RECORDED DATA
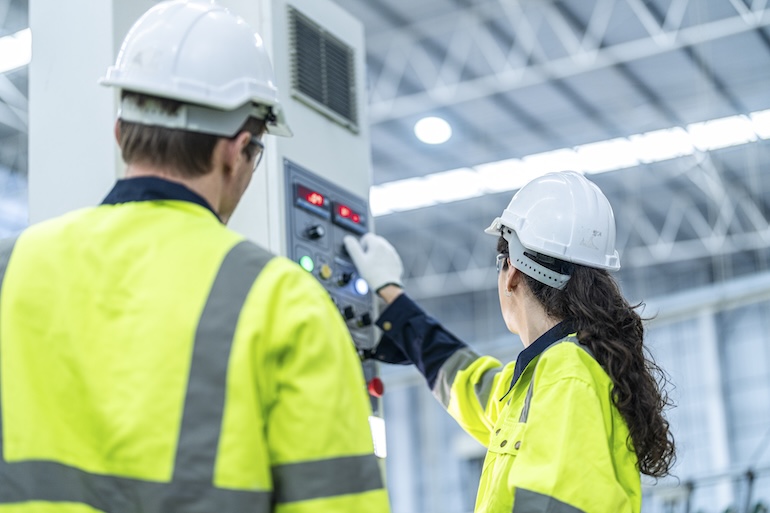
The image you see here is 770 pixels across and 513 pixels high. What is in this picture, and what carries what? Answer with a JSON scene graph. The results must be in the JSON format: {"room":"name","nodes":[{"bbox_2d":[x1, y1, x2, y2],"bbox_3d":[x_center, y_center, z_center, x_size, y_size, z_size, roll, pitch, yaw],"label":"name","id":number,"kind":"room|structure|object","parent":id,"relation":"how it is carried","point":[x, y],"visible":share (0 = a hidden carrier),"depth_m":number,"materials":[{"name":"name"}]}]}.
{"room":"warehouse","nodes":[
{"label":"warehouse","id":0,"kind":"room"},
{"bbox_2d":[0,0,769,299],"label":"ceiling","id":1,"kind":"structure","parent":0,"point":[665,8],"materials":[{"name":"grey metal"}]},
{"bbox_2d":[0,29,30,71],"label":"ceiling light","id":2,"kind":"object","parent":1,"relation":"attached to","point":[6,41],"visible":0.83,"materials":[{"name":"white"}]},
{"bbox_2d":[414,115,451,144],"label":"ceiling light","id":3,"kind":"object","parent":1,"relation":"attached to","point":[430,138],"visible":0.95,"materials":[{"name":"white"}]},
{"bbox_2d":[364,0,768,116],"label":"roof truss","id":4,"kind":"object","parent":1,"relation":"attached to","point":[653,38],"visible":0.82,"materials":[{"name":"metal"}]},
{"bbox_2d":[367,111,768,215],"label":"ceiling light","id":5,"kind":"object","parent":1,"relation":"attached to","point":[740,127],"visible":0.73,"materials":[{"name":"white"}]},
{"bbox_2d":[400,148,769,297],"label":"roof truss","id":6,"kind":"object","parent":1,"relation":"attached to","point":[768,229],"visible":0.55,"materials":[{"name":"grey metal"}]},
{"bbox_2d":[366,269,769,512],"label":"wall","id":7,"kind":"structure","parent":0,"point":[740,452],"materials":[{"name":"grey"}]},
{"label":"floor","id":8,"kind":"structure","parent":0,"visible":0},
{"bbox_2d":[0,0,387,512],"bbox_3d":[-0.390,0.551,1.888,0.732,2.051,0.895,-1,-16,-1],"label":"man","id":9,"kind":"object","parent":8,"relation":"on","point":[15,506],"visible":0.96,"depth_m":1.77},
{"bbox_2d":[23,1,387,481],"bbox_3d":[-0.508,0.413,3.049,0.807,2.975,0.940,-11,-18,29],"label":"control cabinet","id":10,"kind":"object","parent":8,"relation":"on","point":[345,23],"visible":0.34,"depth_m":3.03,"materials":[{"name":"metal"}]},
{"bbox_2d":[286,5,359,130],"bbox_3d":[-0.189,-0.567,3.225,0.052,0.273,0.298,-11,-18,29],"label":"vent grille","id":11,"kind":"object","parent":10,"relation":"attached to","point":[326,102],"visible":0.98,"depth_m":3.22,"materials":[{"name":"metal"}]},
{"bbox_2d":[281,156,373,380],"bbox_3d":[-0.137,0.124,3.038,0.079,0.783,0.425,-11,-18,29],"label":"control panel","id":12,"kind":"object","parent":10,"relation":"attached to","point":[330,225],"visible":0.39,"depth_m":3.08,"materials":[{"name":"grey metal"}]},
{"bbox_2d":[299,254,314,272],"bbox_3d":[-0.209,0.017,2.834,0.031,0.044,0.037,-11,-18,29],"label":"button","id":13,"kind":"object","parent":12,"relation":"in","point":[305,263],"visible":0.83,"depth_m":2.82,"materials":[{"name":"green plastic"}]},
{"bbox_2d":[291,181,329,217],"bbox_3d":[-0.201,-0.156,2.909,0.035,0.063,0.125,-11,-18,29],"label":"digital display","id":14,"kind":"object","parent":12,"relation":"in","point":[315,199],"visible":0.97,"depth_m":2.90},
{"bbox_2d":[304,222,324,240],"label":"switch","id":15,"kind":"object","parent":12,"relation":"attached to","point":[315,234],"visible":0.96,"depth_m":2.91,"materials":[{"name":"black"}]},
{"bbox_2d":[319,264,331,279],"bbox_3d":[-0.166,0.043,2.960,0.027,0.039,0.030,-11,-18,29],"label":"button","id":16,"kind":"object","parent":12,"relation":"attached to","point":[324,274],"visible":0.97,"depth_m":2.95,"materials":[{"name":"yellow"}]},
{"bbox_2d":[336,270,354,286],"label":"knob","id":17,"kind":"object","parent":12,"relation":"attached to","point":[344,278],"visible":0.95,"depth_m":3.04,"materials":[{"name":"black"}]},
{"bbox_2d":[331,200,366,232],"bbox_3d":[-0.110,-0.125,3.155,0.027,0.055,0.127,-11,-18,29],"label":"digital display","id":18,"kind":"object","parent":12,"relation":"in","point":[356,220],"visible":0.96,"depth_m":3.14,"materials":[{"name":"red plastic"}]},
{"bbox_2d":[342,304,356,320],"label":"rotary switch","id":19,"kind":"object","parent":12,"relation":"attached to","point":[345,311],"visible":0.94,"depth_m":2.97,"materials":[{"name":"black"}]},
{"bbox_2d":[354,277,369,295],"bbox_3d":[-0.069,0.086,3.116,0.040,0.050,0.044,-11,-18,29],"label":"indicator light","id":20,"kind":"object","parent":12,"relation":"in","point":[362,287],"visible":0.9,"depth_m":3.10,"materials":[{"name":"blue"}]},
{"bbox_2d":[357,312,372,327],"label":"switch","id":21,"kind":"object","parent":12,"relation":"attached to","point":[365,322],"visible":0.94,"depth_m":3.09,"materials":[{"name":"black"}]},
{"bbox_2d":[366,377,383,397],"bbox_3d":[-0.028,0.369,3.054,0.039,0.057,0.045,-11,-18,29],"label":"emergency stop button","id":22,"kind":"object","parent":10,"relation":"attached to","point":[375,380],"visible":0.94,"depth_m":3.04,"materials":[{"name":"red"}]},
{"bbox_2d":[368,415,386,457],"bbox_3d":[-0.034,0.495,2.944,0.056,0.111,0.111,-11,-18,29],"label":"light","id":23,"kind":"object","parent":10,"relation":"attached to","point":[378,444],"visible":0.39,"depth_m":2.95,"materials":[{"name":"white"}]},
{"bbox_2d":[356,171,680,512],"bbox_3d":[0.369,0.811,2.874,0.950,1.958,0.876,-11,-18,29],"label":"woman","id":24,"kind":"object","parent":8,"relation":"on","point":[519,280],"visible":0.97,"depth_m":2.75},
{"bbox_2d":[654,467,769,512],"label":"equipment","id":25,"kind":"object","parent":8,"relation":"on","point":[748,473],"visible":0.55,"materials":[{"name":"grey"}]}
]}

WHAT TO DO
Print the records above verbatim, minus any pictures.

RESPONSE TO THIS EXERCISE
The image you see here is 770 pixels across and 513 pixels high. What is in this picture, and what carries what? Answer with a JSON scene graph. The results must be in the JSON format: {"room":"name","nodes":[{"bbox_2d":[x1, y1, x2, y2],"bbox_3d":[x_center, y_center, z_center, x_size, y_size, z_size, roll, pitch, yaw],"label":"name","id":number,"kind":"room|structure|object","parent":id,"relation":"how it is carried","point":[x, y],"visible":share (0 = a hidden carrier),"depth_m":number,"materials":[{"name":"name"}]}]}.
{"room":"warehouse","nodes":[
{"label":"warehouse","id":0,"kind":"room"},
{"bbox_2d":[0,0,769,299],"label":"ceiling","id":1,"kind":"structure","parent":0,"point":[665,8],"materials":[{"name":"grey metal"}]},
{"bbox_2d":[0,29,30,71],"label":"ceiling light","id":2,"kind":"object","parent":1,"relation":"attached to","point":[6,41],"visible":0.83,"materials":[{"name":"white"}]},
{"bbox_2d":[414,115,451,144],"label":"ceiling light","id":3,"kind":"object","parent":1,"relation":"attached to","point":[430,138],"visible":0.95,"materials":[{"name":"white"}]},
{"bbox_2d":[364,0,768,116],"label":"roof truss","id":4,"kind":"object","parent":1,"relation":"attached to","point":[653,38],"visible":0.82,"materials":[{"name":"metal"}]},
{"bbox_2d":[367,111,768,215],"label":"ceiling light","id":5,"kind":"object","parent":1,"relation":"attached to","point":[740,127],"visible":0.73,"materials":[{"name":"white"}]},
{"bbox_2d":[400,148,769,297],"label":"roof truss","id":6,"kind":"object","parent":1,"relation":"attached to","point":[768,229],"visible":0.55,"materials":[{"name":"grey metal"}]},
{"bbox_2d":[366,269,769,512],"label":"wall","id":7,"kind":"structure","parent":0,"point":[740,452],"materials":[{"name":"grey"}]},
{"label":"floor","id":8,"kind":"structure","parent":0,"visible":0},
{"bbox_2d":[0,0,387,512],"bbox_3d":[-0.390,0.551,1.888,0.732,2.051,0.895,-1,-16,-1],"label":"man","id":9,"kind":"object","parent":8,"relation":"on","point":[15,506],"visible":0.96,"depth_m":1.77},
{"bbox_2d":[23,1,387,481],"bbox_3d":[-0.508,0.413,3.049,0.807,2.975,0.940,-11,-18,29],"label":"control cabinet","id":10,"kind":"object","parent":8,"relation":"on","point":[345,23],"visible":0.34,"depth_m":3.03,"materials":[{"name":"metal"}]},
{"bbox_2d":[286,5,359,130],"bbox_3d":[-0.189,-0.567,3.225,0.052,0.273,0.298,-11,-18,29],"label":"vent grille","id":11,"kind":"object","parent":10,"relation":"attached to","point":[326,102],"visible":0.98,"depth_m":3.22,"materials":[{"name":"metal"}]},
{"bbox_2d":[281,156,373,380],"bbox_3d":[-0.137,0.124,3.038,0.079,0.783,0.425,-11,-18,29],"label":"control panel","id":12,"kind":"object","parent":10,"relation":"attached to","point":[330,225],"visible":0.39,"depth_m":3.08,"materials":[{"name":"grey metal"}]},
{"bbox_2d":[299,254,314,272],"bbox_3d":[-0.209,0.017,2.834,0.031,0.044,0.037,-11,-18,29],"label":"button","id":13,"kind":"object","parent":12,"relation":"in","point":[305,263],"visible":0.83,"depth_m":2.82,"materials":[{"name":"green plastic"}]},
{"bbox_2d":[291,181,329,217],"bbox_3d":[-0.201,-0.156,2.909,0.035,0.063,0.125,-11,-18,29],"label":"digital display","id":14,"kind":"object","parent":12,"relation":"in","point":[315,199],"visible":0.97,"depth_m":2.90},
{"bbox_2d":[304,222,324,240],"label":"switch","id":15,"kind":"object","parent":12,"relation":"attached to","point":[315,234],"visible":0.96,"depth_m":2.91,"materials":[{"name":"black"}]},
{"bbox_2d":[319,264,331,279],"bbox_3d":[-0.166,0.043,2.960,0.027,0.039,0.030,-11,-18,29],"label":"button","id":16,"kind":"object","parent":12,"relation":"attached to","point":[324,274],"visible":0.97,"depth_m":2.95,"materials":[{"name":"yellow"}]},
{"bbox_2d":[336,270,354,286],"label":"knob","id":17,"kind":"object","parent":12,"relation":"attached to","point":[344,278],"visible":0.95,"depth_m":3.04,"materials":[{"name":"black"}]},
{"bbox_2d":[331,200,366,232],"bbox_3d":[-0.110,-0.125,3.155,0.027,0.055,0.127,-11,-18,29],"label":"digital display","id":18,"kind":"object","parent":12,"relation":"in","point":[356,220],"visible":0.96,"depth_m":3.14,"materials":[{"name":"red plastic"}]},
{"bbox_2d":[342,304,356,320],"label":"rotary switch","id":19,"kind":"object","parent":12,"relation":"attached to","point":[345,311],"visible":0.94,"depth_m":2.97,"materials":[{"name":"black"}]},
{"bbox_2d":[354,277,369,295],"bbox_3d":[-0.069,0.086,3.116,0.040,0.050,0.044,-11,-18,29],"label":"indicator light","id":20,"kind":"object","parent":12,"relation":"in","point":[362,287],"visible":0.9,"depth_m":3.10,"materials":[{"name":"blue"}]},
{"bbox_2d":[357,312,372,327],"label":"switch","id":21,"kind":"object","parent":12,"relation":"attached to","point":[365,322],"visible":0.94,"depth_m":3.09,"materials":[{"name":"black"}]},
{"bbox_2d":[366,377,383,397],"bbox_3d":[-0.028,0.369,3.054,0.039,0.057,0.045,-11,-18,29],"label":"emergency stop button","id":22,"kind":"object","parent":10,"relation":"attached to","point":[375,380],"visible":0.94,"depth_m":3.04,"materials":[{"name":"red"}]},
{"bbox_2d":[368,415,386,457],"bbox_3d":[-0.034,0.495,2.944,0.056,0.111,0.111,-11,-18,29],"label":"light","id":23,"kind":"object","parent":10,"relation":"attached to","point":[378,444],"visible":0.39,"depth_m":2.95,"materials":[{"name":"white"}]},
{"bbox_2d":[356,171,680,512],"bbox_3d":[0.369,0.811,2.874,0.950,1.958,0.876,-11,-18,29],"label":"woman","id":24,"kind":"object","parent":8,"relation":"on","point":[519,280],"visible":0.97,"depth_m":2.75},
{"bbox_2d":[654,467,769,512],"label":"equipment","id":25,"kind":"object","parent":8,"relation":"on","point":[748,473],"visible":0.55,"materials":[{"name":"grey"}]}
]}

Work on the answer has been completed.